According to the Complaint, on February 10, 2017, Mead Johnson issued a press release announcing that it had entered into an Agreement and Plan of Merger (the “Merger Agreement”) to sell Mead Johnson to Reckitt Benckiser. Under the terms of the Merger Agreement, Reckitt Benckiser will acquire all outstanding shares of Mead Johnson for $90.00 in cash (the “Merger Consideration”). The Proposed Transaction is valued at approximately $17.9 billion.
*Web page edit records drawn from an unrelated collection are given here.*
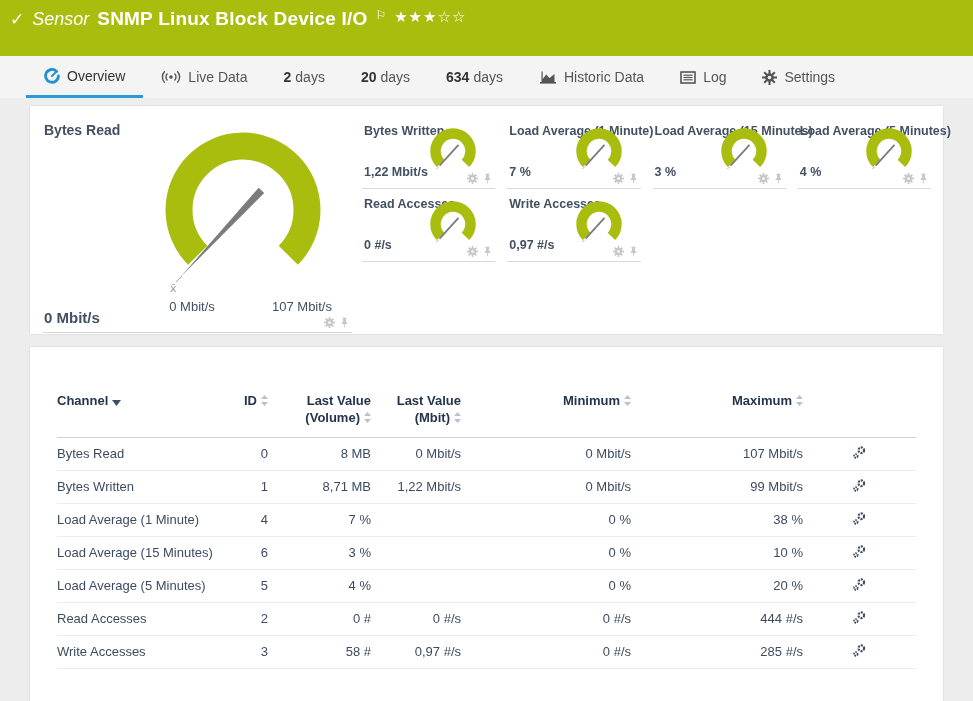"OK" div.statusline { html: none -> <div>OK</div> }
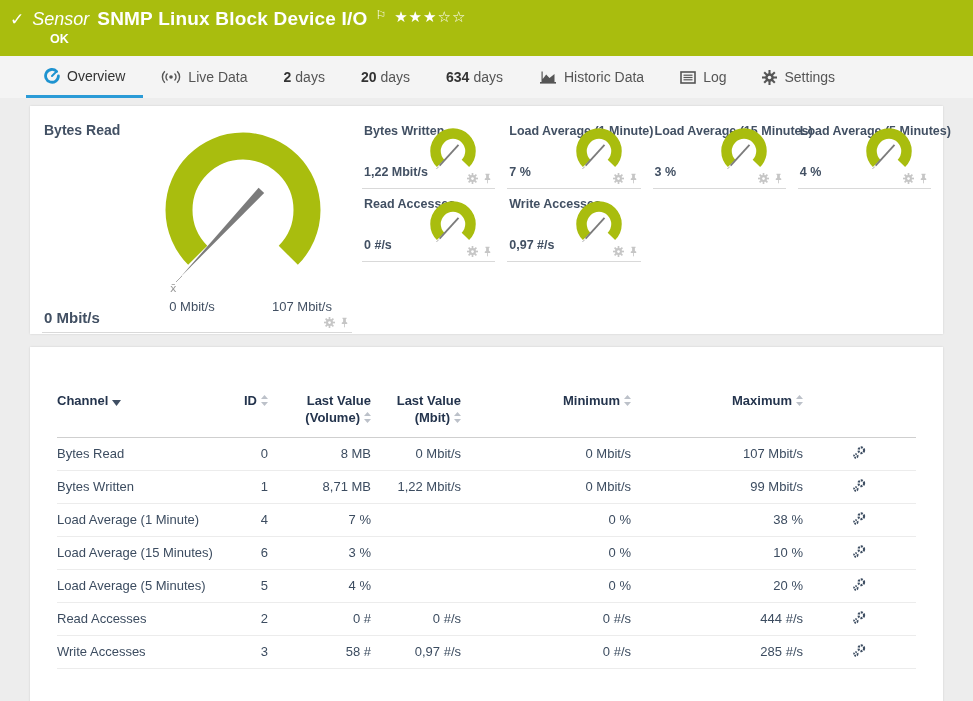"Overview" .tabstrip { padding-left: 26px -> 34px }
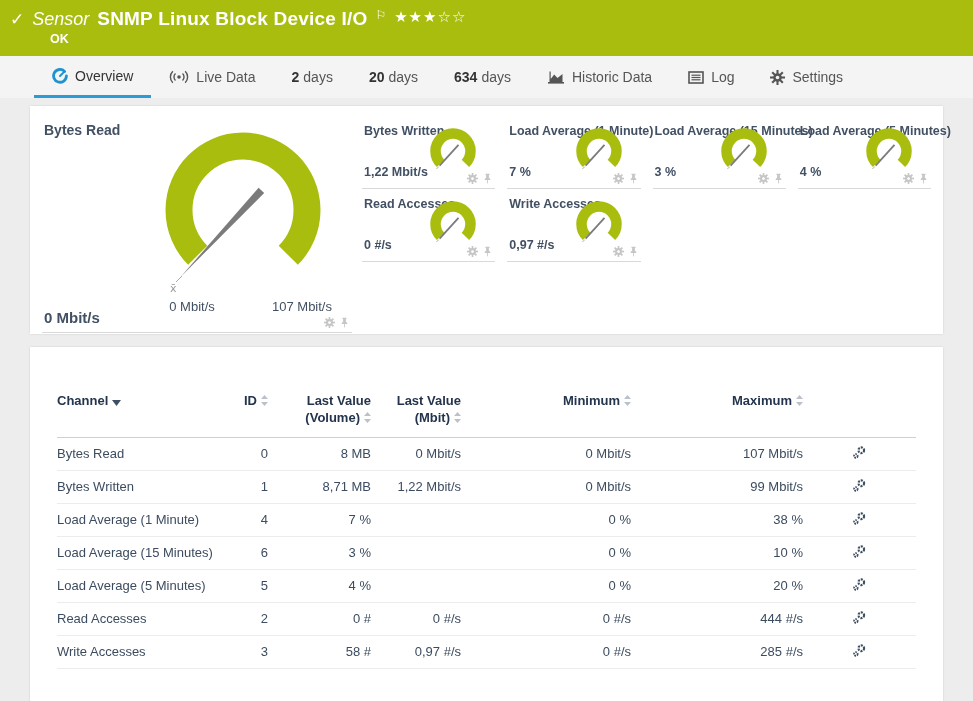"20" b.tnum { text: 20 -> 30 }
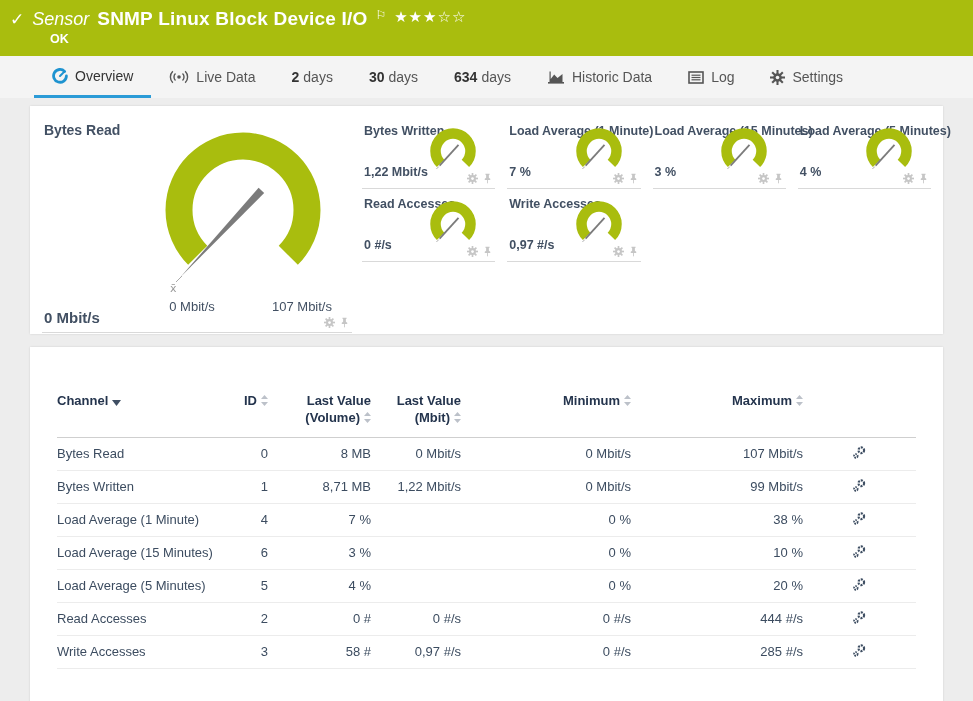"Settings" div.tab { html: <div> <span> <svg> <g> <rect></rect> <rect></rect> <rect></rect> <rect></rect> <circle></circle> </g> <circle></circle> </svg> </span> <span>Settings</span> </div> -> none }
The Complaint alleges on March 13, 2017, Mead Johnson filed a Preliminary Proxy Statement on Schedule 14A (the “Proxy”) with the SEC in connection with the Proposed Transaction. The Proxy, which recommends that Mead Johnson stockholders vote in favor of the Proposed Transaction, omits or misrepresents material information concerning, among other things: (i) Mead Johnson management’s projections, including the projections utilized by the Company’s financial advisors, Goldman, Sachs & Co. (“Goldman Sachs”) and Morgan Stanley & Co. LLC
(“Morgan Stanley”), in their financial analyses; (ii) the valuation analyses prepared by Goldman Sachs and Morgan Stanley in connection with the rendering of their fairness opinions; and (iii) material information concerning the background of the process leading up to the Proposed Transaction.
This action was voluntarily dismissed on June 13, 2017.